(Stored records)
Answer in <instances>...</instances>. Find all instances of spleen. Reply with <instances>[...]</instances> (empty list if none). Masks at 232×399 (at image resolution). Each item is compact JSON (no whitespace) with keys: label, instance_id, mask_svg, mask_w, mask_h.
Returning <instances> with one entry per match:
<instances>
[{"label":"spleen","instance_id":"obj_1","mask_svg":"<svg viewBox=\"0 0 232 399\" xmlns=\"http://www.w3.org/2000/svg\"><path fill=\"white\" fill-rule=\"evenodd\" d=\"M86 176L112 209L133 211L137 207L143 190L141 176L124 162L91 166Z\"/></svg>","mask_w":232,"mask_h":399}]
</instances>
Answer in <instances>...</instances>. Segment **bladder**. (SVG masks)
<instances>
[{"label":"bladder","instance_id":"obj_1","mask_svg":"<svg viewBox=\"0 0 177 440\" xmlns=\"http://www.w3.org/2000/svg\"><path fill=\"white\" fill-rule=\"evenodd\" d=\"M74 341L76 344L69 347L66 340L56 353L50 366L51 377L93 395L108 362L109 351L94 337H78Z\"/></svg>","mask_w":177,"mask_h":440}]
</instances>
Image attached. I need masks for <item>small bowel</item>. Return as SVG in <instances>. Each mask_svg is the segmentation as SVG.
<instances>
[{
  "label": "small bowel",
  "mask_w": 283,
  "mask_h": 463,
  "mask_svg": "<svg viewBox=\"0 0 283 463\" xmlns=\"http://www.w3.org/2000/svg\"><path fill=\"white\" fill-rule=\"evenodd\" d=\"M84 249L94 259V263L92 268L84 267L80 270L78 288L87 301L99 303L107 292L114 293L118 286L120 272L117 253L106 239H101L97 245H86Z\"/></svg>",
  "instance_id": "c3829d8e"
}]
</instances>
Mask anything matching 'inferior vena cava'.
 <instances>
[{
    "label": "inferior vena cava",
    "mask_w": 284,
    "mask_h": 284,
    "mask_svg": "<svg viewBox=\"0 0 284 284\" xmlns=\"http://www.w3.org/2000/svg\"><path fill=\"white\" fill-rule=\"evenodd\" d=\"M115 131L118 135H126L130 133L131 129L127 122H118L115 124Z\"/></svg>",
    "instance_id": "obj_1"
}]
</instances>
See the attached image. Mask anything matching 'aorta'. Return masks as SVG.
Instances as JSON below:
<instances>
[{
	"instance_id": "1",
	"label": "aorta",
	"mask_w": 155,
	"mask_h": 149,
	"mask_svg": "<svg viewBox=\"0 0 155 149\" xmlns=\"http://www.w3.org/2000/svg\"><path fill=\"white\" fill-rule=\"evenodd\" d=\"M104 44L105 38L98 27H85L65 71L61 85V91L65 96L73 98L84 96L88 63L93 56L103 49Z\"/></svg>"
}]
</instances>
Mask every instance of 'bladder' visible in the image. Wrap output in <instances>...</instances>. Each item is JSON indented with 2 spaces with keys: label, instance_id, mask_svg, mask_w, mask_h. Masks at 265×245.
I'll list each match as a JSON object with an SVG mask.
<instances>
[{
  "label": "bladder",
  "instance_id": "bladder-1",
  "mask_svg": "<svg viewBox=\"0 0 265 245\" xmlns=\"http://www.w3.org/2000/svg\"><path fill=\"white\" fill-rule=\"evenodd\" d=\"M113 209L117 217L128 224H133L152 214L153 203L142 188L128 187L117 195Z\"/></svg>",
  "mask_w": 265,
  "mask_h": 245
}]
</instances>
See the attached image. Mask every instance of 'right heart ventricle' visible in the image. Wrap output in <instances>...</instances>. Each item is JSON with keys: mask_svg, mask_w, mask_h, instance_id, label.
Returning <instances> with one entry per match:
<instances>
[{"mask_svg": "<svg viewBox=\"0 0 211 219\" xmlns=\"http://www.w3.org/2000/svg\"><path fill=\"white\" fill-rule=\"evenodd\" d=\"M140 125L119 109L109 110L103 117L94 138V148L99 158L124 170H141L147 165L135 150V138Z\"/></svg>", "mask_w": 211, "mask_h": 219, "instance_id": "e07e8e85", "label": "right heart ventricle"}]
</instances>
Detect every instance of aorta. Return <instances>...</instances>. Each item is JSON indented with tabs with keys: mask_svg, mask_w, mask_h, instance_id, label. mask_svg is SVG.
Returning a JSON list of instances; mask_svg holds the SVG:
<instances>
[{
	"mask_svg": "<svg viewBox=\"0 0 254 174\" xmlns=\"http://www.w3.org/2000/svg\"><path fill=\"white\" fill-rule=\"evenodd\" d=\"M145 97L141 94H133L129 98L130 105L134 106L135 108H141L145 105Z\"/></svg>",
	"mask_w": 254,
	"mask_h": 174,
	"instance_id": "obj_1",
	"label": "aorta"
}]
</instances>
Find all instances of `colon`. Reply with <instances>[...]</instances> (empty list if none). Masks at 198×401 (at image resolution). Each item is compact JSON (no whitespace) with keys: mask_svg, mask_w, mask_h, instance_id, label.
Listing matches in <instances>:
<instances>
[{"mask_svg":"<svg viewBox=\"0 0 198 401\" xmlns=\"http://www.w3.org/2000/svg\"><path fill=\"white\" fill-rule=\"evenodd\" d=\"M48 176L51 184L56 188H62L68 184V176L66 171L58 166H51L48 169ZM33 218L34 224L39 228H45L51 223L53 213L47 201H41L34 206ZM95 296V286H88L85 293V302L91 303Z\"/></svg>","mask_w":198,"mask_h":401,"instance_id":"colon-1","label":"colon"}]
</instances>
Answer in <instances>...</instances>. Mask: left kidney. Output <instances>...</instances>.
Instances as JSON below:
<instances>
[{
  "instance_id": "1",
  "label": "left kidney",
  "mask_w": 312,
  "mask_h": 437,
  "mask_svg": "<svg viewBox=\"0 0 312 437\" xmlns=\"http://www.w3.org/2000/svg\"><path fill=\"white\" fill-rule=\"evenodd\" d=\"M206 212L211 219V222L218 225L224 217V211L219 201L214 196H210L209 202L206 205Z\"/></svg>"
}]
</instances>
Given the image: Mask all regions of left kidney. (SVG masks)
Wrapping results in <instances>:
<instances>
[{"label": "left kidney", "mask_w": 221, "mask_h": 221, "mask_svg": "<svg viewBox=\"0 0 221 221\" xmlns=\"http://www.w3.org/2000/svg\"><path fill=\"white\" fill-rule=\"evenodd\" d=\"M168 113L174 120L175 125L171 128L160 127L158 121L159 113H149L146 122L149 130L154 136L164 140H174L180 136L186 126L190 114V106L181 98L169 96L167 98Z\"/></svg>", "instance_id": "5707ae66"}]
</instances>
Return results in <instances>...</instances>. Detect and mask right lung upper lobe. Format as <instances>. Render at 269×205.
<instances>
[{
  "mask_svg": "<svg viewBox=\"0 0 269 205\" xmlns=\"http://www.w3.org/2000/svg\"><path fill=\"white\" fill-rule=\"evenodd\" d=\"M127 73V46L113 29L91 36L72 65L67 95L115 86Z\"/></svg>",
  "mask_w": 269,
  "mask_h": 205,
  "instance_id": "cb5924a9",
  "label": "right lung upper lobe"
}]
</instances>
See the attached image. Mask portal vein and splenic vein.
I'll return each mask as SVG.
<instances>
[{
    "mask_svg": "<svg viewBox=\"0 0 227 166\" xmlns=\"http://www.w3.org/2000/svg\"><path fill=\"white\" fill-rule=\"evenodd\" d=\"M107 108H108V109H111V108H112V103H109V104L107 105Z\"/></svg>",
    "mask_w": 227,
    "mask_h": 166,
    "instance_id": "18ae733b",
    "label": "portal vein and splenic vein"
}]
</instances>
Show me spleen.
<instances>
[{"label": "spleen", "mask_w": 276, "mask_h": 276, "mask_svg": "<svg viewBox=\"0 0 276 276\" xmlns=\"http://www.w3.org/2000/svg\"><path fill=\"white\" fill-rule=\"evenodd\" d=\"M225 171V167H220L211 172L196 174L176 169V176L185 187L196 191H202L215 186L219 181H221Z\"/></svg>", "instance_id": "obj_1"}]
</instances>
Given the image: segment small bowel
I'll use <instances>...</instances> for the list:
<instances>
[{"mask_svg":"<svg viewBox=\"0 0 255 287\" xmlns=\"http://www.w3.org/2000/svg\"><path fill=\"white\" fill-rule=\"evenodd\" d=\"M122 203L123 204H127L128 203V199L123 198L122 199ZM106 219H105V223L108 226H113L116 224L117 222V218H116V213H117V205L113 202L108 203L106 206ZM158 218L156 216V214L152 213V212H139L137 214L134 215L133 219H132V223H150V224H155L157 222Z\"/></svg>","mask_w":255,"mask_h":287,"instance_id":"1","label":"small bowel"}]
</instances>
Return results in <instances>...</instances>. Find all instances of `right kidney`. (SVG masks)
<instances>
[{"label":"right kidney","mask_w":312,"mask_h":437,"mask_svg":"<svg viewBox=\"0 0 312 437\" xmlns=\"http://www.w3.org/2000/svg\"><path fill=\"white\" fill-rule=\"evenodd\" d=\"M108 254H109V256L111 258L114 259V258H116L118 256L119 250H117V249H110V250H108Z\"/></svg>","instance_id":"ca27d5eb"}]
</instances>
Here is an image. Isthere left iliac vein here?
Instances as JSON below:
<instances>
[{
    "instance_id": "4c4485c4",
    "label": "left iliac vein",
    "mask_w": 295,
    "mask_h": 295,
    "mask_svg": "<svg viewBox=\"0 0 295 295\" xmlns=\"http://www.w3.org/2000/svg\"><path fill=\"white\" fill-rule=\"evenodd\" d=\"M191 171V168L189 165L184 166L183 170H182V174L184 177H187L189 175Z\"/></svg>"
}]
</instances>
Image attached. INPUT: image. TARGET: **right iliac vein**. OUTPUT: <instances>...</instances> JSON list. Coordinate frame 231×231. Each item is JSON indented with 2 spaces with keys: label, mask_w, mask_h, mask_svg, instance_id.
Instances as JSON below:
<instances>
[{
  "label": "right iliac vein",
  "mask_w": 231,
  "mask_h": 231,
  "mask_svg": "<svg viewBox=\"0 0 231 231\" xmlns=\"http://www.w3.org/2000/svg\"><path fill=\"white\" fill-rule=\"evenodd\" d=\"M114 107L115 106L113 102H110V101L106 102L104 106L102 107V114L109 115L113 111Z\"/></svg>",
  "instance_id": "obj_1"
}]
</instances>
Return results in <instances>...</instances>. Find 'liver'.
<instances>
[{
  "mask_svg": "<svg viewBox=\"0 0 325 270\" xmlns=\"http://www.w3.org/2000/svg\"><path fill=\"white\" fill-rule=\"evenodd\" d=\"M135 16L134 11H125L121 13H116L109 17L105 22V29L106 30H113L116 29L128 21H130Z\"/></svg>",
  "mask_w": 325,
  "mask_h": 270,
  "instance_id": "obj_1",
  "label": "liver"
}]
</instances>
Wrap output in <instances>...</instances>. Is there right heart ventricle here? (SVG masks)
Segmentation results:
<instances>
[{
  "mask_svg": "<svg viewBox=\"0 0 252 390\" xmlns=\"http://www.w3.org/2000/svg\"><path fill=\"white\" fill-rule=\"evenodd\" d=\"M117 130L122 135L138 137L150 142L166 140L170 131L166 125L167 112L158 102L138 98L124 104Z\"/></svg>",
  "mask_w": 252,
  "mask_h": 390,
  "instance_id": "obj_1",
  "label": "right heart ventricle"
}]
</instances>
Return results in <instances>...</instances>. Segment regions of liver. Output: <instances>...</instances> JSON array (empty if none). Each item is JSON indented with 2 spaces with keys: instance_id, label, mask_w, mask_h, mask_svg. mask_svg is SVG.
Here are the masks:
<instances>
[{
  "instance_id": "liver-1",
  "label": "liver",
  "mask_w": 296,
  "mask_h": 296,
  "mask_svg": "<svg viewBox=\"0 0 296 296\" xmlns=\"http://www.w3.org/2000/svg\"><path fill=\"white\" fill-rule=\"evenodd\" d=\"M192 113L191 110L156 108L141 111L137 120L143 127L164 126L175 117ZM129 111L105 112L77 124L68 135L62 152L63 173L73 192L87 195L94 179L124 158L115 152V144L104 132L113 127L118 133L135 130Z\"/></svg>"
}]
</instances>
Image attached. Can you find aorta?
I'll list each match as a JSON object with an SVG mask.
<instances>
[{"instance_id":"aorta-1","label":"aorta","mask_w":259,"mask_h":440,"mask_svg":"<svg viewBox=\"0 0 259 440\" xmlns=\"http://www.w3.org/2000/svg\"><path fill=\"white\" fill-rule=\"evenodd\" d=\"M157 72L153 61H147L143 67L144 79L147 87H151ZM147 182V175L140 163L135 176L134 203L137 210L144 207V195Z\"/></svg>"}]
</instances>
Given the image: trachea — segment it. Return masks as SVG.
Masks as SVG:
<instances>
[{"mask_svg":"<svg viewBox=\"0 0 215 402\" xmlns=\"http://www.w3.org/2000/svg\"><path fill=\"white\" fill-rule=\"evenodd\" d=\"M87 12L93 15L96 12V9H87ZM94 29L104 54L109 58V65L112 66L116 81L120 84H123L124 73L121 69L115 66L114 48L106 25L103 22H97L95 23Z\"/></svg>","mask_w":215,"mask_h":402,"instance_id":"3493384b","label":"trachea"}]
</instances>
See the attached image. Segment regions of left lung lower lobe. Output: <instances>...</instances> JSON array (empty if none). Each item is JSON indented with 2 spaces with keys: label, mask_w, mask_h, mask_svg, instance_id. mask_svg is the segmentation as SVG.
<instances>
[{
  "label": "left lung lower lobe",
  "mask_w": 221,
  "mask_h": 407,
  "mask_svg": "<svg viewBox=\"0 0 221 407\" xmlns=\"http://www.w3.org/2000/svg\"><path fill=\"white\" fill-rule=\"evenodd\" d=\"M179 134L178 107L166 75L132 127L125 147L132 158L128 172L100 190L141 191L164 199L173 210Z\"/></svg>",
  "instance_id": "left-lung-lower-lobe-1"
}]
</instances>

## EXERCISE DIRECTIONS
Copy out each of the lines above that contains the string "lung".

## TASK RESULT
Return results in <instances>...</instances>. Detect and mask right lung upper lobe. Format as <instances>. Render at 269×205.
  "label": "right lung upper lobe"
See the attached image. Segment regions of left lung lower lobe. Output: <instances>...</instances> JSON array (empty if none). Each item is JSON indented with 2 spaces with keys: label, mask_w, mask_h, mask_svg, instance_id. mask_svg is the segmentation as SVG.
  "label": "left lung lower lobe",
  "instance_id": "left-lung-lower-lobe-1"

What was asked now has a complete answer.